A Judge’s Judge

By   /   June 1, 2012 


28 Touro Law Review 547

A Judge’s Judge

Sol Wachtler


Judge Leon D. Lazer was, quite literally, a judge’s judge.

Judge Lazer ascended to the trial bench in 1972, the same year I was privileged to become a Judge on the New York Court of Appeals.  In that capacity I had the opportunity of reviewing Judge Lazer’s craftsmanship as a jurist.  I and the other members of the New York Court of Appeals would know that if the opinion brought to us for review was authored by Leon Lazer, it was a well thought out example of judicial skill and a reflection of remarkable scholarship.

But that is not what earned him his honorific title of “a judge’s judge.”  Before he ascended the bench, I, and all other trial judges, had to struggle with the drafting of charges to the jury.  Given the fact that those charges had to articulate the law with accuracy and authority, they required a great effort to draft.  All too often that effort was rewarded by an appellate court’s admonishment or criticism accompanied by a dreaded “reversed.”

It was not until the Association of Justices of the Supreme Court undertook the task of producing a four volume set of model jury charges that the trial bench of this state was able to have a reliable and uniform guide, not only with respect to the language to be used in a charge, but also to the law supporting and giving rise to that language.  It was a monumental undertaking and my former colleague, Judge Bernard Meyer, often told me that although he made a contribution to the four volume set, the work would never have been accomplished if it weren’t for Leon Lazer’s dedication, intellect, and commitment. For thirty years, Judge Lazer chaired the Committee formed for that purpose, which consisting of 15 of our leading jurists.  This invaluable accomplishment will forever bear his mark and will be notable as one of the most important tools a New York trial judge can have.

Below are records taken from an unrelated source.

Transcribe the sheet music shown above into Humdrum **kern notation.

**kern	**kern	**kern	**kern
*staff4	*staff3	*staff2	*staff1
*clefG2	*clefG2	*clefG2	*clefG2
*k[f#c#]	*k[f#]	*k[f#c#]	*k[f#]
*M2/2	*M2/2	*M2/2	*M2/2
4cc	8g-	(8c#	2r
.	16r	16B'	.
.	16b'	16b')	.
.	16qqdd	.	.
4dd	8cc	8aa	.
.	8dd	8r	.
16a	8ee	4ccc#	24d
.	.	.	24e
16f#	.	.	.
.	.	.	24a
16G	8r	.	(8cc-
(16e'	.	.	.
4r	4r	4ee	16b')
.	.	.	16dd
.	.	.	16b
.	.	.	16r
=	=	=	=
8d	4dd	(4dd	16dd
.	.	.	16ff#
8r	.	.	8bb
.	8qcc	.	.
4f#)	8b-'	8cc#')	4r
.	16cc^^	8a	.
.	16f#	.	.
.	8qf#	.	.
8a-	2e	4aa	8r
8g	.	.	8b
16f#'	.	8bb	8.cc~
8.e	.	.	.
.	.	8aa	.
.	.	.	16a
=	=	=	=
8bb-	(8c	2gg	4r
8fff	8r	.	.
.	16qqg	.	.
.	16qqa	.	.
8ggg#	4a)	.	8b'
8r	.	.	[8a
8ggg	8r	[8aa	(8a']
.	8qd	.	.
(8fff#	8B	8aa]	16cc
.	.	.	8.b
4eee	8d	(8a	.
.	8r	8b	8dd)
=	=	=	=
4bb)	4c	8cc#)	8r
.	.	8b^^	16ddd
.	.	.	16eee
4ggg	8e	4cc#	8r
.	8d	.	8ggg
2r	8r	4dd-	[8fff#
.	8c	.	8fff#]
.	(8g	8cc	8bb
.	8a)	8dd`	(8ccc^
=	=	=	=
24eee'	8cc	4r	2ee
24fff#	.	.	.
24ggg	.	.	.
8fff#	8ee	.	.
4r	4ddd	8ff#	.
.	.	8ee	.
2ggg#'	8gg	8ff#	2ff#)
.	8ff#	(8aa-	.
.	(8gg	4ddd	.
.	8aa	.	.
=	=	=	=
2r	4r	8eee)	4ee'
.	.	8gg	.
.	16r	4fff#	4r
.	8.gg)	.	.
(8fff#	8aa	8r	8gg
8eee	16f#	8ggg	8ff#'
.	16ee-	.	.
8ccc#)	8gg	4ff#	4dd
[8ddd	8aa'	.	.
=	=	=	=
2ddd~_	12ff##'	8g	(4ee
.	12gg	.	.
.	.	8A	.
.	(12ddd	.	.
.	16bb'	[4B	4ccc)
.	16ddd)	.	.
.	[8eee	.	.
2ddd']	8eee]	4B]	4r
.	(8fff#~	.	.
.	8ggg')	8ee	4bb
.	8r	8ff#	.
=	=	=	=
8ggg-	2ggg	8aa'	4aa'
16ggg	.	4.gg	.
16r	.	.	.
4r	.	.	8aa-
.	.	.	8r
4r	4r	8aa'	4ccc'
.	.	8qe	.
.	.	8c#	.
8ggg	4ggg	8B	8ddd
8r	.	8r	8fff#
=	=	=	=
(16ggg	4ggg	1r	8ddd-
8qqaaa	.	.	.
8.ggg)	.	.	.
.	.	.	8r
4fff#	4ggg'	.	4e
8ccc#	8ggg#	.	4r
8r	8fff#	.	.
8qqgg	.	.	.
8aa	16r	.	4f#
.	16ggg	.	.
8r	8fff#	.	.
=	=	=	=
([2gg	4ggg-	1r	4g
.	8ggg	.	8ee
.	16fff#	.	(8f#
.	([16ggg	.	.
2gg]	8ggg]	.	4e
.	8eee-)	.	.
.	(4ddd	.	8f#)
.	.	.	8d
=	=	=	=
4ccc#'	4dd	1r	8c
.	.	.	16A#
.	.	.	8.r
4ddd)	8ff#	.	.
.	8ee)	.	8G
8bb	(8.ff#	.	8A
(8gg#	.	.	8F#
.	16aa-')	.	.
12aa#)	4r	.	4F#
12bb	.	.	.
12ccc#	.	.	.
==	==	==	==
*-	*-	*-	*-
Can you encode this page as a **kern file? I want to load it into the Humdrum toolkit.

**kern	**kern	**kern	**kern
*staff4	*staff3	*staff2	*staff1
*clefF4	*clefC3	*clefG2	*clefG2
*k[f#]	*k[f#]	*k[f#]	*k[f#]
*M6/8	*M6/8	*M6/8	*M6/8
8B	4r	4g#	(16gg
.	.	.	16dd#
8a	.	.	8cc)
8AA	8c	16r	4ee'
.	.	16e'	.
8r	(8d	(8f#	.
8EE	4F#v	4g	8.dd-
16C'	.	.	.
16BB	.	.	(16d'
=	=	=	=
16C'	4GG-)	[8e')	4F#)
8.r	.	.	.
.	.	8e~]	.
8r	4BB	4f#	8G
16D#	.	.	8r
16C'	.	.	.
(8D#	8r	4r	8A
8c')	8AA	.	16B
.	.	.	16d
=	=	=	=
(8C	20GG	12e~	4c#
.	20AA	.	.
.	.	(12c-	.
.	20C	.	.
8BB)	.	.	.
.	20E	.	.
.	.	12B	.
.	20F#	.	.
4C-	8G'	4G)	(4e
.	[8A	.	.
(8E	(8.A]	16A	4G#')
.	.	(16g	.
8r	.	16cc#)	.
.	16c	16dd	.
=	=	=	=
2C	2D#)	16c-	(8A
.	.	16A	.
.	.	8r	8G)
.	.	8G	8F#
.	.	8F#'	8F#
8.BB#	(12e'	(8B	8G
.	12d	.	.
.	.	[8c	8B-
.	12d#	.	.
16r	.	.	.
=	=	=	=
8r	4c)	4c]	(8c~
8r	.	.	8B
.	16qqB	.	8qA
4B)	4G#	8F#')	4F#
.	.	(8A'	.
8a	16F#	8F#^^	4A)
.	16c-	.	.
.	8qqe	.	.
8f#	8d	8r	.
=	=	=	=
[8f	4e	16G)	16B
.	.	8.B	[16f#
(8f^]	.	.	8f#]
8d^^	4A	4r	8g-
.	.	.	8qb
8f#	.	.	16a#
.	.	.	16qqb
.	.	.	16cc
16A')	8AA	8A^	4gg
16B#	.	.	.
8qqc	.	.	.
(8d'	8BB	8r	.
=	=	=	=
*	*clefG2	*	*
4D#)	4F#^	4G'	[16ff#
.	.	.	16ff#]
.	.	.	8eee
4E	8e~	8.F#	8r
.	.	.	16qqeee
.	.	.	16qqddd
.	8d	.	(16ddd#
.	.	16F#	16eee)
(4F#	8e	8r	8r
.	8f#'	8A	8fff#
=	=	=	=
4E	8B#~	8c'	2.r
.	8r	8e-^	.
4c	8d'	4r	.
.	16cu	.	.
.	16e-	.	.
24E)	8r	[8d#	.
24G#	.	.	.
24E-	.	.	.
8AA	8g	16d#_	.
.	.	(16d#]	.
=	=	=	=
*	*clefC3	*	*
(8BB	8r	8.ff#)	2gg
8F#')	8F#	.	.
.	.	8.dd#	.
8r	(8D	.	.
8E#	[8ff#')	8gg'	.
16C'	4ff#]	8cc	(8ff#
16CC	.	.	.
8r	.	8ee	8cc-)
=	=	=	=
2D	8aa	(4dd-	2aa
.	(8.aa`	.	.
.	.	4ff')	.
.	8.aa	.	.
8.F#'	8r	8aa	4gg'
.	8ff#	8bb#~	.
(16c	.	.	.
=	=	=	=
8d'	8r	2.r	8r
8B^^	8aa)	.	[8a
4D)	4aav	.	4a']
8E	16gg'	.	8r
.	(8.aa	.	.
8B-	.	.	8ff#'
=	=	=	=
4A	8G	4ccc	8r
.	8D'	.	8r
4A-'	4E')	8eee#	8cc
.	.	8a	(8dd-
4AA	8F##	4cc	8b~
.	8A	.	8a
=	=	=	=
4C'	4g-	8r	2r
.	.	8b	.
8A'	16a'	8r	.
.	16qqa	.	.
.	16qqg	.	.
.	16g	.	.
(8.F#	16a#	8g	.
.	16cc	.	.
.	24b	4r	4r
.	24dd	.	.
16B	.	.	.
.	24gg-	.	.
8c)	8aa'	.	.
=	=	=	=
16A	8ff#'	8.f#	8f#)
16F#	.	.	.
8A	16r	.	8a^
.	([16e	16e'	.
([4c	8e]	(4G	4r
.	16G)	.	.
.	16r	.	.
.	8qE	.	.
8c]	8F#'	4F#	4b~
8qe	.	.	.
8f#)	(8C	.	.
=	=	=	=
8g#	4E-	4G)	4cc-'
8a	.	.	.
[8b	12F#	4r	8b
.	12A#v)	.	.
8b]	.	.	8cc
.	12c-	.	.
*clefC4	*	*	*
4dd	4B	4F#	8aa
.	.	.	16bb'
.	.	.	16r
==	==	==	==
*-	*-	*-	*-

I am certain that others who add to this tribute to Judge Lazer, will speak of his chairing the Office of the Appellate Defender, considered one of this State’s premier appellate defense organizations for indigent criminal defendant.  And they will take note of his remarkable record as a Justice of the Appellate Division on which he served for eight years. When he left that court in 1987, he was its senior member. They will also note his remarkable tenure as a Professor of Law at Touro Law School.  But I want to take advantage of this opportunity to speak of another mark of Leon Lazer’s character.

When I was Chief Judge I took a particular pride in New York State’s Judiciary.  We had men and women who diligently pursued the quest for justice, often sacrificing much to remain on the bench.  At that time, the political leadership, recognizing the importance of maintaining the integrity of the Judicial Branch, agreed with me that judges of excellence should be retained.  It was agreed that if a judge’s term of office expired, and they wished to continue serving, a worthy judge would be given bi-partisan endorsement so that they could continue on the bench.

With the advent of a change in political leadership in Nassau County, that arrangement was abandoned.  The Republican leader at the time, (he is still the Republican leader) felt that with a decided political advantage, his party could win all of the judicial seats. Judicial service or excellence was not to be a criterion.  This meant that several members of the judiciary, who were not able to garner the Republican nomination, would no longer be assured of election.  Indeed, given the political landscape at the time, the Republican nomination was essential for re-election.

Leon Lazer, who by then had achieved a status enjoyed by very few jurists in New York State or nationally, was up for re-election.  Others faced with certain defeat at the polls, left the bench or sought other governmental appointments.  Everyone involved in the process was appalled by the idea that an accepted tradition of keeping good judges on the bench was about to be violated.  His many admirers urged Judge Lazer to fight it out and Judge Lazer, with his incredible loyalty to the New York State Courts and strong belief that he had more to contribute, fought a remarkable albeit unsuccessful fight to remain a member of our judiciary.  His loss was a loss for New York State and for everyone who believed in the independence of the judicial branch.

It would be difficult for me to express or even to measure the admiration which all the members of the judiciary felt and feel for Leon Lazer.  He was the very best of us, and when we honor him we honor the finest example of an excellent jurist.